You have to serve a classic fish and chips with the right accompaniments! Tartare sauce is an awesome condiment to go with fried fish and mushy peas is one of the few healthy components in the dish!

Mushy Peas or Pea Purée?

Mushy peas are the classic side to go with fish and chips. Traditional mushy peas aren’t made with the ubiquitous garden pea or petit pois, they’re actually made with dried Marrowfat peas. These are stewed in water and their high starch content provides the signature thick consistency. Many chippy shops then season them with malt vinegar. If you want to make authentic mushy peas check out our recipe for them below:

If you don’t want to go to the trouble of making your own mushy peas then making a pea purée is a great, cheap alternative. Check out our recipe for pea purée below:

A Classic Tartare Sauce

Tartare sauce is must have with fish and chips. It’s creamy yet balanced with beautiful acidity from the capers, cornichons and lemon juice. A simple tartare sauce will have:

  • Mayonnaise (store bought is fine)
  • Capers, finely chopped,
  • Shallots, finely minced
  • Cornichons, finely minced
  • Parsley, finely chopped
  • Chives, finely chopped
  • Lemon juice

Simply mix all the ingredients together, season to taste and voilà you’ve got a fantastic tartare sauce.
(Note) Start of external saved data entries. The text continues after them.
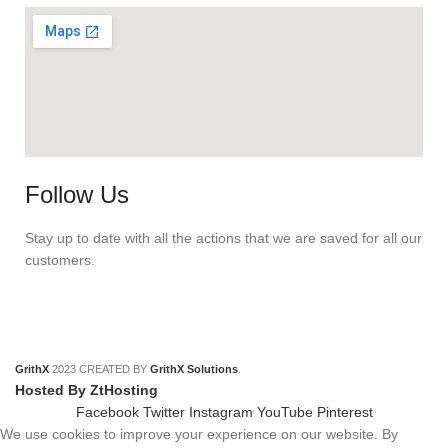
Follow Us
Stay up to date with all the actions that we are saved for all our
customers.
GrithX
2023 CREATED BY
GrithX Solutions
.
Hosted By ZtHosting
Facebook
Twitter
Instagram
YouTube
Pinterest
We use cookies to improve your experience on our website. By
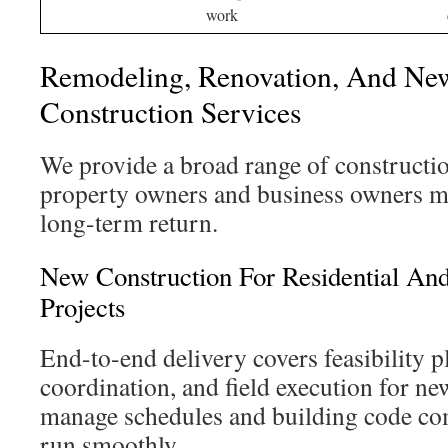
work
Remodeling, Renovation, And Ne
Construction Services
We provide a broad range of constructio
property owners and business owners me
long-term return.
New Construction For Residential A
Projects
End-to-end delivery covers feasibility p
coordination, and field execution for n
manage schedules and building code com
run smoothly.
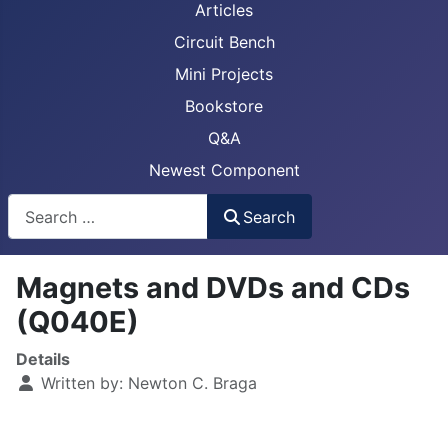
Articles
Circuit Bench
Mini Projects
Bookstore
Q&A
Newest Component
Busca
Search
Magnets and DVDs and CDs
(Q040E)
Details
Written by:
Newton C. Braga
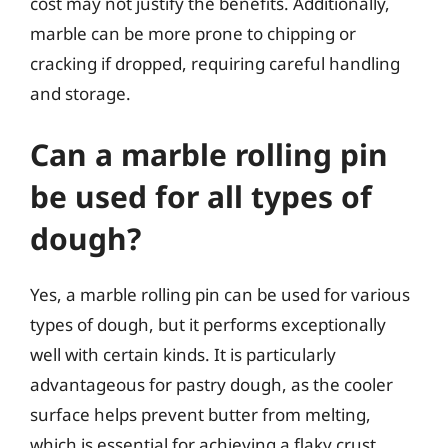
cost may not justify the benefits. Additionally,
marble can be more prone to chipping or
cracking if dropped, requiring careful handling
and storage.
Can a marble rolling pin
be used for all types of
dough?
Yes, a marble rolling pin can be used for various
types of dough, but it performs exceptionally
well with certain kinds. It is particularly
advantageous for pastry dough, as the cooler
surface helps prevent butter from melting,
which is essential for achieving a flaky crust.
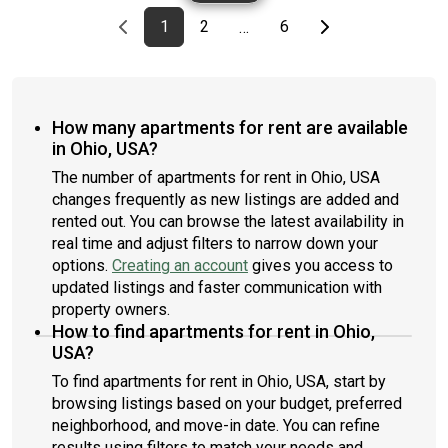
Previous page
page
First page
page
page
Last page
Next page
1
2
6
…
How many apartments for rent are available
in Ohio, USA?
The number of apartments for rent in Ohio, USA
changes frequently as new listings are added and
rented out. You can browse the latest availability in
real time and adjust filters to narrow down your
options.
Creating an account
gives you access to
updated listings and faster communication with
property owners.
How to find apartments for rent in Ohio,
USA?
To find apartments for rent in Ohio, USA, start by
browsing listings based on your budget, preferred
neighborhood, and move-in date. You can refine
results using filters to match your needs and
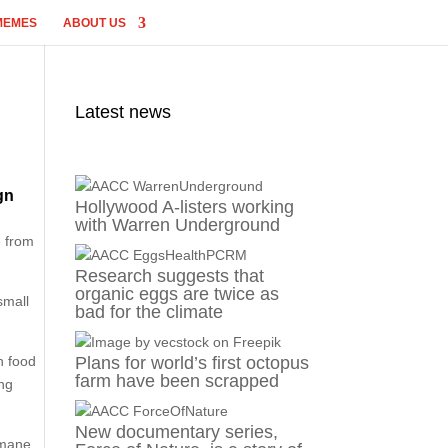
MEMES
ABOUT US
Latest news
gn
Hollywood A-listers working
with Warren Underground
e from
Research suggests that
organic eggs are twice as
small
bad for the climate
n food
Plans for world’s first octopus
farm have been scrapped
ing
New documentary series,
umane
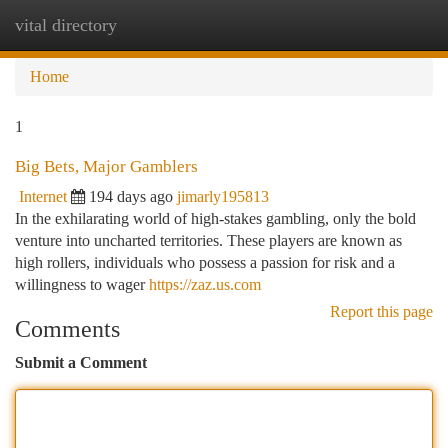
vital directory
Togg
navi
Home
1
Big Bets, Major Gamblers
Internet
194 days ago
jimarly195813
In the exhilarating world of high-stakes gambling, only the bold
venture into uncharted territories. These players are known as
high rollers, individuals who possess a passion for risk and a
willingness to wager
https://zaz.us.com
Report this page
Comments
Submit a Comment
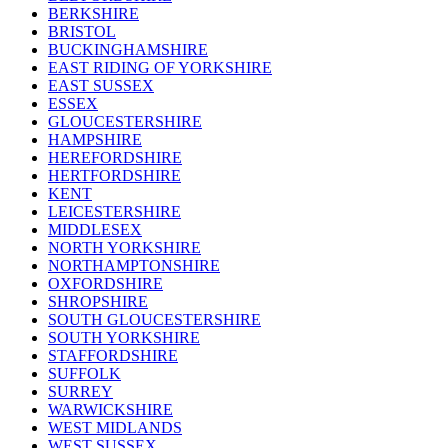
BERKSHIRE
BRISTOL
BUCKINGHAMSHIRE
EAST RIDING OF YORKSHIRE
EAST SUSSEX
ESSEX
GLOUCESTERSHIRE
HAMPSHIRE
HEREFORDSHIRE
HERTFORDSHIRE
KENT
LEICESTERSHIRE
MIDDLESEX
NORTH YORKSHIRE
NORTHAMPTONSHIRE
OXFORDSHIRE
SHROPSHIRE
SOUTH GLOUCESTERSHIRE
SOUTH YORKSHIRE
STAFFORDSHIRE
SUFFOLK
SURREY
WARWICKSHIRE
WEST MIDLANDS
WEST SUSSEX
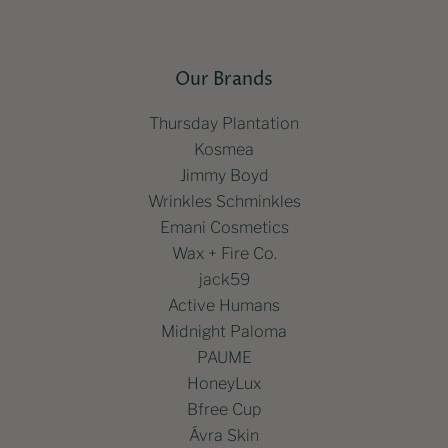
Our Brands
Thursday Plantation
Kosmea
Jimmy Boyd
Wrinkles Schminkles
Emani Cosmetics
Wax + Fire Co.
jack59
Active Humans
Midnight Paloma
PAUME
HoneyLux
Bfree Cup
Ávra Skin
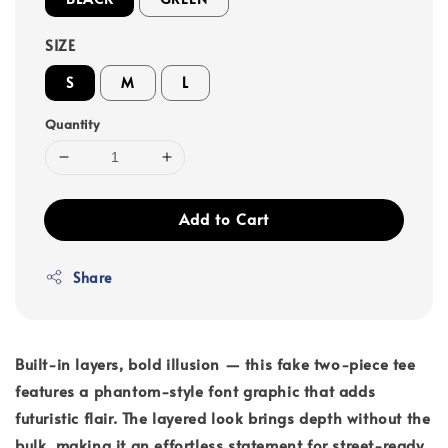
SIZE
S
M
L
Quantity
Add to Cart
Share
Built-in layers, bold illusion — this fake two-piece tee
features a phantom-style font graphic that adds
futuristic flair. The layered look brings depth without the
bulk, making it an effortless statement for street-ready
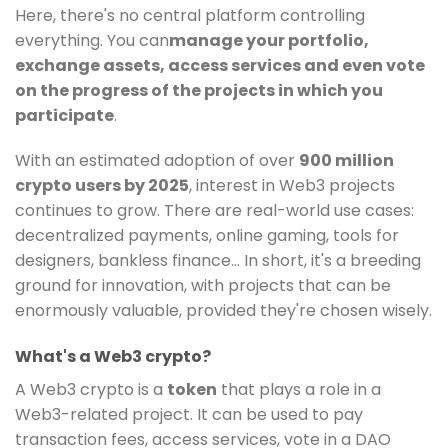
Here, there's no central platform controlling
everything. You can
manage your portfolio,
exchange assets, access services and even vote
on the progress of the projects in which you
participate
.
With an estimated adoption of over
900 million
crypto users by 2025
, interest in Web3 projects
continues to grow. There are real-world use cases:
decentralized payments, online gaming, tools for
designers, bankless finance... In short, it's a breeding
ground for innovation, with projects that can be
enormously valuable, provided they're chosen wisely.
What's a Web3 crypto?
A Web3 crypto is a
token
that plays a role in a
Web3-related project. It can be used to pay
transaction fees, access services, vote in a DAO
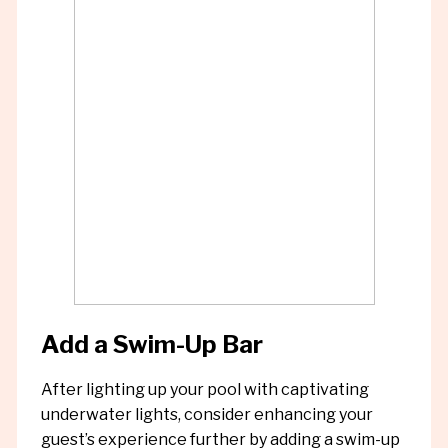
Add a Swim-Up Bar
After lighting up your pool with captivating
underwater lights, consider enhancing your
guest’s experience further by adding a swim-up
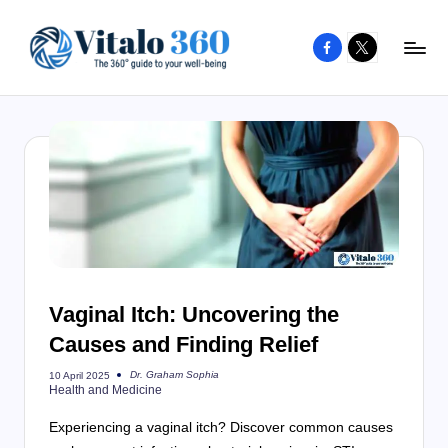
Facebook
X
Skip
to
V
The
content
guide
it
to
a
your
l
well-
o
being
and
3
healthy
6
living
Vaginal Itch: Uncovering the
0
Causes and Finding Relief
Dr. Graham Sophia
10 April 2025
Posted
Health and Medicine
by
Experiencing a vaginal itch? Discover common causes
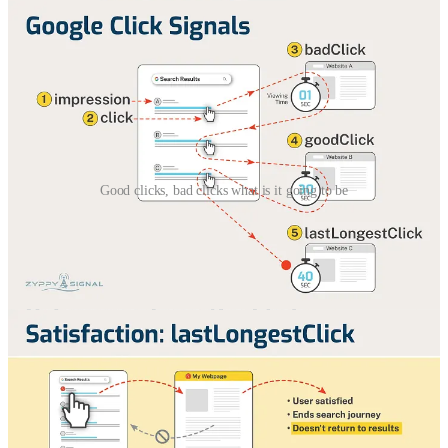
Good clicks, bad clicks what is it going to be
Zippy a.k.a. Cyrus, one of my favorite SEO influencers, created -
again
- nice infographics. I share them here, you can use them in
your job. I already did and shared them among our content team.
* Is this result relevant?
* Is the content useful to answer the question?
* Does this completely satisfy the user search?
All details in the post:
Zyppy Signal with Cyrus Shepard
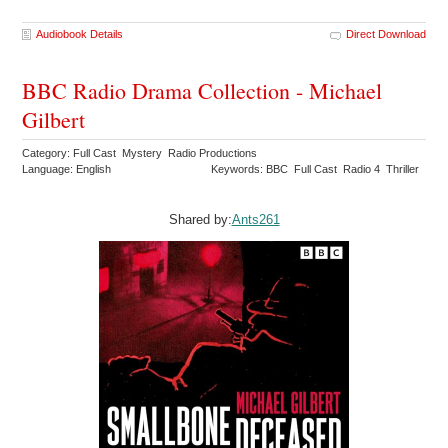
Audiobook Details
Direct Download
BBC Radio Drama Collection - Michael
Gilbert
Category: Full Cast Mystery Radio Productions
Language: English
Keywords: BBC Full Cast Radio 4 Thriller
Shared by:
Ants261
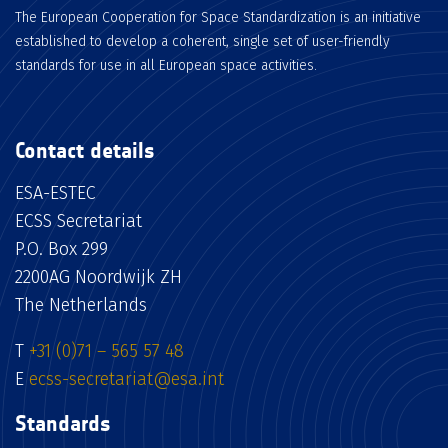
The European Cooperation for Space Standardization is an initiative
established to develop a coherent, single set of user-friendly
standards for use in all European space activities.
Contact details
ESA-ESTEC
ECSS Secretariat
P.O. Box 299
2200AG Noordwijk ZH
The Netherlands
T
+31 (0)71 – 565 57 48
E
ecss-secretariat@esa.int
Standards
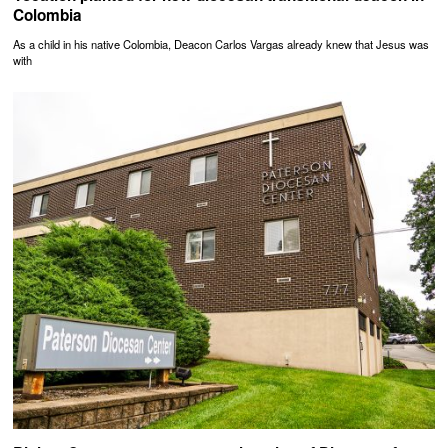
Colombia
As a child in his native Colombia, Deacon Carlos Vargas already knew that Jesus was
with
All the ingredients of a tartare sauce, ready to be mixed!

Ingredients

Makes 2 portions (double amounts for 4)

  • 2 skinless Cod fillets, around 150g each
  • 50g plain/all purpose flour, plus extra for coating the fish
  • 50g cornstarch
  • 150g lager, cold
  • 1/4 tsp baking powder
  • 3 large potatoes
  • Vegetable oil, for frying
  • Tartare sauce, as required
  • Pea purée, as required

How to Make Fish and Chips

For the chips:

  1. Peel your potatoes and cut off any knobbly or very rounded ends. Slice the potatoes so you have 2cm/0.75inch thick rectangles.

  2. Soak the chips in cold water to remove excess starch

  3. Bring a pot of salted water to boil and add your chips. Reduce heat to a bare simmer and leave uncovered. Simmer the chips for 8-10 minutes or until you see that the edges are starting to break up.

  4. VERY carefully remove the chips with a slotted spoon or spider and let them cool on a cooling rack. When at room temperature, put them in the fridge or freezer for at least 30 minutes – ideally 2 hours.

  5. Heat up a fryer or a pot of oil to 130c/266f and fry for 7-8 minutes or until a light golden crust has formed. Remove with a spider and let them cool on a cooling rack. Reserve in fridge until you’re ready to fry the fish.

  6. When you’re ready to eat, heat up the fryer to 180c/356f and add the chips. Fry for 3-4 minutes or until crispy and golden brown. Remove and place on kitchen paper to soak up excess oil. Season with salt immediately.

For the fish:

  1. Start by curing the fish. Liberally salt the fish fillets with fine sea salt and place in the fridge. After 10 minutes liquid should have leached out of the fish. Rinse the fish to remove excess salt and pat dry. Reserve in the fridge

  2. Heat up your fryer/pot of oil to 180c/266f.

  3. Mix the dry batter ingredients and, only when you’re ready to fry, open and add the fridge cold beer. Mix quickly to avoid removing too much of the gas. Note that lumps are fine and actually add texture!

  4. Coat the fish in a thin layer of flour and shake to remove excess. Place the fish into the batter ensuring it’s completely covered.

  5. Place the battered fish in the fryer and fry 4-5 minutes checking with a digital thermometer until the fish hits 45c. Remove and season immediately.

  6. Serve fish immediately with chips, mushy peas and tartare sauce.

Can it be Reheated?

Unfortunately fish and chips really don’t reheat well if there are leftovers. You can reheat a whole beer battered fish in the oven but don’t expect a particularly crunchy exterior or moist fish. The chips can be reheated in the oven but again, they won’t be the best.

Fish and chips is best enjoyed fresh out of the fryer!

Can You Make it in an Air Fryer?

Unfortunately you can only make wet battered fish in a fryer. An air fryer is effectively a small oven and it will never get batter crispy!

You can however make chips in an air fryer but this recipe is adapted to frying.